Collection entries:
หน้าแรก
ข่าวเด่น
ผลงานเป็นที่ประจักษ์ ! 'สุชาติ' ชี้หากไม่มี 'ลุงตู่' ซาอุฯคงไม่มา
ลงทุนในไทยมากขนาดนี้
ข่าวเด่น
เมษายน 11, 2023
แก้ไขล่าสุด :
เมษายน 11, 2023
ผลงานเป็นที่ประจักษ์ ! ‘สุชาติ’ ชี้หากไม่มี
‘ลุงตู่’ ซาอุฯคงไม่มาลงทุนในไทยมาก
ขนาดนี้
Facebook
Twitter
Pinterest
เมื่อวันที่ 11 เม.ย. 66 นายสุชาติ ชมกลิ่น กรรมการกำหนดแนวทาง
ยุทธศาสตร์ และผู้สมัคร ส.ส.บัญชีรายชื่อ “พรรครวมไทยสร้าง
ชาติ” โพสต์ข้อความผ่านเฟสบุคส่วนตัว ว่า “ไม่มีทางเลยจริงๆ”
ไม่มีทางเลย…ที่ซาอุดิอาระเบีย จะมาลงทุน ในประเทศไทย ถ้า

> **WORK INSTRUCTION**
In the records above, find every line that contains the word "ฯคงไม" and copy it.

> **ANSWER FOR THE TASK**
ผลงานเป็นที่ประจักษ์ ! 'สุชาติ' ชี้หากไม่มี 'ลุงตู่' ซาอุฯคงไม่มา
‘ลุงตู่’ ซาอุฯคงไม่มาลงทุนในไทยมาก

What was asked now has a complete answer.